Playing a bit with series and parallel resistances, and voltage dividers, it's easy to compute the transfer function for the filter with 50 Ohms load.

\$\displaystyle \frac{s\, 50 R_f C}{R_f + R_o + s C\left[50 R_f + (50+R_f)R_0\right]}\$

Where Ro = 1050 the output impedance, Rf the filter resistance, C the filter capacitance. You can see there is a single zero at DC and a pole, typical highpass filter. The high-pass attenuation can be computed taking the limit with s to infinity and aproximating:

\$\displaystyle \frac{50 R_f}{(50+R_f)R_o}\$

If you make Rf = 47, you get an attenuation of 0.02. This is near to the minimum, which is at 25 Ohms. The best we can get is about 50/Ro = 0.047. If we take Rf = Ro = 1050, we achieve an attenuation of 0.045 (extremely close to optimal) and our formulas get simpler.

So it's a good idea to take the filter resistor equal to 1050 Ohms.

Now, to get optimal filtering, we should place the pole as close to 10kHz as possible. The pole is:

\$\displaystyle R_f + R_o + sC\left[50R_f + (50+R_f)R_o\right]\$

Solving, using Rf = Ro, the angular frequency is about \$2/R_o C\$. So, for a 10kHz frequency, C = 30nF. Probably you want to move the pole a bit, so perhaps a value of 15-25nF would give better attenuation.

My suggestion:  R = 1050 ohms, C=15nF. The output is 36mV p2p and the noise is 23dB below signal.

[Aztlanpz]

Can one use a dual port signal generator for this assignment?

[jgalak]

Can one use a dual port signal generator for this assignment?

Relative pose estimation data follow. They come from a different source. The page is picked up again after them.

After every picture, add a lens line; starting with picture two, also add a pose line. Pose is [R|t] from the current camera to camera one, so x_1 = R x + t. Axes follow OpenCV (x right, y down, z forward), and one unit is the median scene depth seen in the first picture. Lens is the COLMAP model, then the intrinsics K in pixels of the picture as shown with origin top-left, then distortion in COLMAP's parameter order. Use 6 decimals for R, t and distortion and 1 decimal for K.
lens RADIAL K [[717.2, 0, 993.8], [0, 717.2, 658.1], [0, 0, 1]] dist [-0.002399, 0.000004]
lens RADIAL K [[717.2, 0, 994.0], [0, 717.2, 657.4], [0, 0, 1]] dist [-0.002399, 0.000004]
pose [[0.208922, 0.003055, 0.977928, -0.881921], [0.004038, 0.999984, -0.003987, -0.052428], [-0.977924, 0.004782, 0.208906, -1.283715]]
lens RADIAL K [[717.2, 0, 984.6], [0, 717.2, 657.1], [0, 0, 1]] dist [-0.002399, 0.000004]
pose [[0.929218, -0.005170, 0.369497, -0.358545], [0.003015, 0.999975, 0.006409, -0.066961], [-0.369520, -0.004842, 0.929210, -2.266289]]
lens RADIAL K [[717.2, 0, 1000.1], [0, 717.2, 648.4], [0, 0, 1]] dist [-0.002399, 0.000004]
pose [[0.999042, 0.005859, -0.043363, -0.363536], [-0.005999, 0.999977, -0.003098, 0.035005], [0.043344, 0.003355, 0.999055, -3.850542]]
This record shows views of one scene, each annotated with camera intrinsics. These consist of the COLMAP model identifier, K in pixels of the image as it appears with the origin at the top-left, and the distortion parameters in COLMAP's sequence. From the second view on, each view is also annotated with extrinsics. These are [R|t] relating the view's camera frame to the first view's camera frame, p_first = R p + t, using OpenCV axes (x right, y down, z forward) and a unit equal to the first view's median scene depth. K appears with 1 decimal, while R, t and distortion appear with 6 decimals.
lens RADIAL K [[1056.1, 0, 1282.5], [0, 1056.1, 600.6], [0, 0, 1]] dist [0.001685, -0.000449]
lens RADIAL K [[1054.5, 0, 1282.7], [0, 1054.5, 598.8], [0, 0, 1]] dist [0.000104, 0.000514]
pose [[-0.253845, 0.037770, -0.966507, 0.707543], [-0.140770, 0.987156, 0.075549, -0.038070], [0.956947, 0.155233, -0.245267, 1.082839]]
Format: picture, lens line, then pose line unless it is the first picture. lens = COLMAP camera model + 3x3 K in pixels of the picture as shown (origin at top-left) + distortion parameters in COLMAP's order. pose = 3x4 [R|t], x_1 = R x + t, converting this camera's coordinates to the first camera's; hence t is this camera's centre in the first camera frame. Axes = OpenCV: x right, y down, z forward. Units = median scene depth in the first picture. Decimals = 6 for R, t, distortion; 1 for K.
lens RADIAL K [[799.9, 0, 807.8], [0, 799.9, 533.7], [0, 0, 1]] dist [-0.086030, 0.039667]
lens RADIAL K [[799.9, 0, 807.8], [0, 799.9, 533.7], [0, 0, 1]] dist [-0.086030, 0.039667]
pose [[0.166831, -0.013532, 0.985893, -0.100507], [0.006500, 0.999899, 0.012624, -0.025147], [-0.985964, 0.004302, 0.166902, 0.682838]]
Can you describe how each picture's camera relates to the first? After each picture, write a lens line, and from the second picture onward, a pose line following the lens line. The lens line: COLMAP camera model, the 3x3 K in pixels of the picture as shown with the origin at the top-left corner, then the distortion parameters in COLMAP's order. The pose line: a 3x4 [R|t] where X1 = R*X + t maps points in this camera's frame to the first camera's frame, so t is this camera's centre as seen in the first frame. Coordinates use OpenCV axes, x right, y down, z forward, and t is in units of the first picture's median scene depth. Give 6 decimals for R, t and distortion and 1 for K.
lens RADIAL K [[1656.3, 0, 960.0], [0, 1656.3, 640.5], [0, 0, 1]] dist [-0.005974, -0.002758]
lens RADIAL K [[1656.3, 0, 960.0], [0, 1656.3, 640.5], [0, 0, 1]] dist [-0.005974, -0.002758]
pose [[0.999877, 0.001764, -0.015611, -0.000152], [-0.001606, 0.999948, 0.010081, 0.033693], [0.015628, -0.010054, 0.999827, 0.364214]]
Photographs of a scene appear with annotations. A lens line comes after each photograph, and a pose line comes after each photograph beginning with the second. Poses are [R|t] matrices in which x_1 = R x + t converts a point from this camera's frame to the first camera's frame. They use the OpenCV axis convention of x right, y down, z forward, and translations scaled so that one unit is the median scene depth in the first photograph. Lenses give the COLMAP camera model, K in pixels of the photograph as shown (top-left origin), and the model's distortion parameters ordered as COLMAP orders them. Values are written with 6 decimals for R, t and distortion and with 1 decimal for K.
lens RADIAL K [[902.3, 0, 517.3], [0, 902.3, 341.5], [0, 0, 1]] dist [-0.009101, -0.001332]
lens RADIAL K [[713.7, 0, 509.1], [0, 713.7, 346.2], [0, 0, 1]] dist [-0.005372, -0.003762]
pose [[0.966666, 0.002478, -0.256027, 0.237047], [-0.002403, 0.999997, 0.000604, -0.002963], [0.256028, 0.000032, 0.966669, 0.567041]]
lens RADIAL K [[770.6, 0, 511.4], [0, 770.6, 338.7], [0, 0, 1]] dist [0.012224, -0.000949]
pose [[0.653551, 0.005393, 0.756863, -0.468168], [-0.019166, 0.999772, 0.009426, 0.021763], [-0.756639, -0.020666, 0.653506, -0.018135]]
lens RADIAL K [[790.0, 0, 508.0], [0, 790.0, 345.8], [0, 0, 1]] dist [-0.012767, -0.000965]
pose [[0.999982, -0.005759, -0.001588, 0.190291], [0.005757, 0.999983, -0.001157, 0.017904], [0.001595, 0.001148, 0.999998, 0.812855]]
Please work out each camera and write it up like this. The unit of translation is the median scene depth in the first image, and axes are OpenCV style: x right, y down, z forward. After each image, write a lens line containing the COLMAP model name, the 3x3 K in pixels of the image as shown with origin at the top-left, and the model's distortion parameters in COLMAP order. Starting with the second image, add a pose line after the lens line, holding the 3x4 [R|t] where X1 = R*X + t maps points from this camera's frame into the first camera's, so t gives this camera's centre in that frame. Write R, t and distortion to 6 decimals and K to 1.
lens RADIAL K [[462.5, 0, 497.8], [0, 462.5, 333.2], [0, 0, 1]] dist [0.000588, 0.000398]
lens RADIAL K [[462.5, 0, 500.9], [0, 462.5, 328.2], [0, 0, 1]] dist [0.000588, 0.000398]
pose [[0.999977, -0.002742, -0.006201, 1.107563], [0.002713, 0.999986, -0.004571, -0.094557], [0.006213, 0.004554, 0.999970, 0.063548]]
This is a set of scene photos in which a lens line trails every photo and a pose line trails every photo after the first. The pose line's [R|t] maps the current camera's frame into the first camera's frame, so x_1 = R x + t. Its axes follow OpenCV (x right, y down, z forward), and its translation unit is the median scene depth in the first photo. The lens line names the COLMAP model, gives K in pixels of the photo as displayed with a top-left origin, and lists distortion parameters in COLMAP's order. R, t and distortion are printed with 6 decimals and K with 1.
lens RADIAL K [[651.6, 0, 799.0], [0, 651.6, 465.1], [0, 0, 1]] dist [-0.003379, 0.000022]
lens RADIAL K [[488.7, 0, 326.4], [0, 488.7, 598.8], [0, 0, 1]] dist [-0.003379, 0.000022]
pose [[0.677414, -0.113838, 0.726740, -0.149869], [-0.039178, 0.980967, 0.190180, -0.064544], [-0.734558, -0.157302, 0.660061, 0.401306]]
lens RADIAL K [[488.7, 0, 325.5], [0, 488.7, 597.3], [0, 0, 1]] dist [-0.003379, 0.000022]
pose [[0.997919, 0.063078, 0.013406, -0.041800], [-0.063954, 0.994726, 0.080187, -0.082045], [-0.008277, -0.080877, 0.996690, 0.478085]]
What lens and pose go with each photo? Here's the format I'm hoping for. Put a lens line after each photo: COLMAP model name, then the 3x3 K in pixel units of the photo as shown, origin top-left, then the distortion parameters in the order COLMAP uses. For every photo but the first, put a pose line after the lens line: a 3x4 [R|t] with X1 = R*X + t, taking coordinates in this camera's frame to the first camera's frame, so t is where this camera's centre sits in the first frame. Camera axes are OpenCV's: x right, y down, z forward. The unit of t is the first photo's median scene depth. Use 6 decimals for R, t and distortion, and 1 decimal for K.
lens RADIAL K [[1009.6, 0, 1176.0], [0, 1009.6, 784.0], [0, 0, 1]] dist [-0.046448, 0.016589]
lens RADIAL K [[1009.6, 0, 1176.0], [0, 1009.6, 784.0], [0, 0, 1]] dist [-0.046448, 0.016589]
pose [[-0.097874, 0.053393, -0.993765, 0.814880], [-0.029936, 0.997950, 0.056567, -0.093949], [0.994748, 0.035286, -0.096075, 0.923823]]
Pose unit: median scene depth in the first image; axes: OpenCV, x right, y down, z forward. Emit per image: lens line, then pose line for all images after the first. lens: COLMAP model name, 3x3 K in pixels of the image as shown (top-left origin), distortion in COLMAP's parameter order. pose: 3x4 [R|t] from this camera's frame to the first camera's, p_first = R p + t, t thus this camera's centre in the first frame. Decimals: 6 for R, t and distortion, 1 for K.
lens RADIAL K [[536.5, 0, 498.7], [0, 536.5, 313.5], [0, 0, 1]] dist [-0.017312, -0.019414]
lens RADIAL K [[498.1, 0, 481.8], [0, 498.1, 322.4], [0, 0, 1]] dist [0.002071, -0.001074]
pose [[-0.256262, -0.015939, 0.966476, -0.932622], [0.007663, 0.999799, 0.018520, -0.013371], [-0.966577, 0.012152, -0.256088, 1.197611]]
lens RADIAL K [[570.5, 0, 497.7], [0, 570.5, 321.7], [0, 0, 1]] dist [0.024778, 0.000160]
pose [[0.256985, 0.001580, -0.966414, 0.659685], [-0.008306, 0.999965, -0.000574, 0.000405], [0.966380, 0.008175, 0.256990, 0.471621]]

This isn't a formal class, just self-study, so in a way, I can do whatever I want.  However, the assignment seems to use a single port generator, and, more importantly, I don't have a dual port generator  

I'm curious what you would do with a dual port unit?  Is it just to avoid using a mains-driven transformer?  I suppose you could do just that with two different single-port signal generators (I do have several).